What is the performance cost of software floating-point on an FPU-less MCU?
It varies by operation and library, but a single-precision multiply or divide in software on a Cortex-M0 typically costs tens to over a hundred cycles, compared to one to a few cycles on a Cortex-M4 with the
FPU enabled. Transcendental functions (sin, sqrt, exp) are even more expensive in software. On 8-bit MCUs like AVR or PIC, the cost is higher still. Profiling your specific target and compiler library before committing to float is worthwhile.
What is the difference between float and double in embedded C?
In standard C, float is typically 32-bit IEEE 754 single-precision and double is 64-bit double-precision. On desktop platforms double is the default for floating-point literals. In embedded code, using double on a core whose
FPU only handles single-precision (such as Cortex-M4) silently forces every double operation through a software library, even when the FPU is otherwise active. Use the f suffix on literals (e.g., 3.14f) and prefer float when single-precision is sufficient.
When should I prefer fixed-point over floating-point?
Fixed-point is worth considering when you are targeting an
FPU-less core and the cycle or code-size cost of software float is prohibitive, when you need strict determinism across platforms, or when your dynamic range is bounded and known at design time. The EmbeddedRelated posts 'How to Build a Fixed-Point PI Controller That Just Works' and 'Round Round Get Around: Why Fixed-Point Right-Shifts Are Just Fine' cover the practical mechanics. The trade-off is added complexity in managing scaling factors and avoiding overflow, discussed in 'Understanding and Preventing Overflow'.
Do I need to save FPU registers in an RTOS context switch?
Yes, if any task or
ISR uses floating-point. On ARM Cortex-M cores with an
FPU, the hardware supports lazy stacking, which defers saving FPU
registers on exception entry until the FPU state is actually needed, rather than saving it unconditionally on every exception entry. Most production RTOS ports (
FreeRTOS, Zephyr, ThreadX) provide FPU-aware context switch code, but it is usually opt-in. If you enable the FPU but use an RTOS port that does not save FPU state, you will get hard-to-reproduce data corruption in tasks that use floating-point.

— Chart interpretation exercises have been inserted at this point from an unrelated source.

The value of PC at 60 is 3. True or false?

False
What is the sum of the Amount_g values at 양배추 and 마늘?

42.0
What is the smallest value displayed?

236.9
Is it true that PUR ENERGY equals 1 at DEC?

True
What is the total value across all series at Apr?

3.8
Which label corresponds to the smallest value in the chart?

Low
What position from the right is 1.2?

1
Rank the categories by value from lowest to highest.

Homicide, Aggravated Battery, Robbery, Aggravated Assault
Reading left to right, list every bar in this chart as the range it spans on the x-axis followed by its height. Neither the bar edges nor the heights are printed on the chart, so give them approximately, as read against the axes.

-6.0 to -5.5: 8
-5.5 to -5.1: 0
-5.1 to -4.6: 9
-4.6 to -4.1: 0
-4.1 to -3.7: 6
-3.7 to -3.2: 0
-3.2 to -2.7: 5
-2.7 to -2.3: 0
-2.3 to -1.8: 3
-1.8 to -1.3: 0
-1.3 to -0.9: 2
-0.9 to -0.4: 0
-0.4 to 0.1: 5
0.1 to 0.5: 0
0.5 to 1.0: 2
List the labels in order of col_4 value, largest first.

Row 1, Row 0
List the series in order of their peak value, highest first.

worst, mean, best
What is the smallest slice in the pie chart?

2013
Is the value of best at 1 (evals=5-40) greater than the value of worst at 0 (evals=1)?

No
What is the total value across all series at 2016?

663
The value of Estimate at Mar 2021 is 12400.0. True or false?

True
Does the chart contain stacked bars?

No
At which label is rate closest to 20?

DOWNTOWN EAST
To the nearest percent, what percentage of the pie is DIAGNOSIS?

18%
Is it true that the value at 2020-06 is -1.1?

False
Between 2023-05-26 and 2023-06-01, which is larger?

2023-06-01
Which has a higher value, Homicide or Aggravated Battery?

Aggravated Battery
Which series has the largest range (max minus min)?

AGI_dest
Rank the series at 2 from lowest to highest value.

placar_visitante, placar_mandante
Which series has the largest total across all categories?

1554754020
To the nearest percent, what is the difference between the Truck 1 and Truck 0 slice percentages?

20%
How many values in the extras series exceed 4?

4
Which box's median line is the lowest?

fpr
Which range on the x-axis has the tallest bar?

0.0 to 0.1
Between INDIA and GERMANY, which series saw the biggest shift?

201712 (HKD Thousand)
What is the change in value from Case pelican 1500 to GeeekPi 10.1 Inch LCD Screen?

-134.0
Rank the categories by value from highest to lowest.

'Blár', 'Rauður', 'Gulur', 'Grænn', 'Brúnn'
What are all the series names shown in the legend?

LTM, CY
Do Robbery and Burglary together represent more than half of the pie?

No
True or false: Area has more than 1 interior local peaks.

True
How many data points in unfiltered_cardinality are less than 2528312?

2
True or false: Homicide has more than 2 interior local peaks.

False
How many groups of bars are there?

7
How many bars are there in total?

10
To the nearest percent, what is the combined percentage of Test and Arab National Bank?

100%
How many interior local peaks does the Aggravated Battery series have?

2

Differentiators vs similar concepts
Floating-point is frequently contrasted with fixed-point representation. Fixed-point encodes a value as a scaled integer (e.g., Q15 or Q31 format), keeping the radix point at a statically defined bit position.
Fixed-point arithmetic uses standard integer hardware, making it efficient on any core, but requires the programmer to manage scaling, prevent overflow, and accept a dynamic range limited by the chosen format. Floating-point handles a vastly wider dynamic range automatically and is more readable, but requires either
FPU hardware or a slow software library. A separate contrast exists between float (32-bit, ~7 decimal digits of precision) and double (64-bit, ~15 decimal digits): on MCUs whose FPU only supports single-precision, using double reverts those operations to software execution.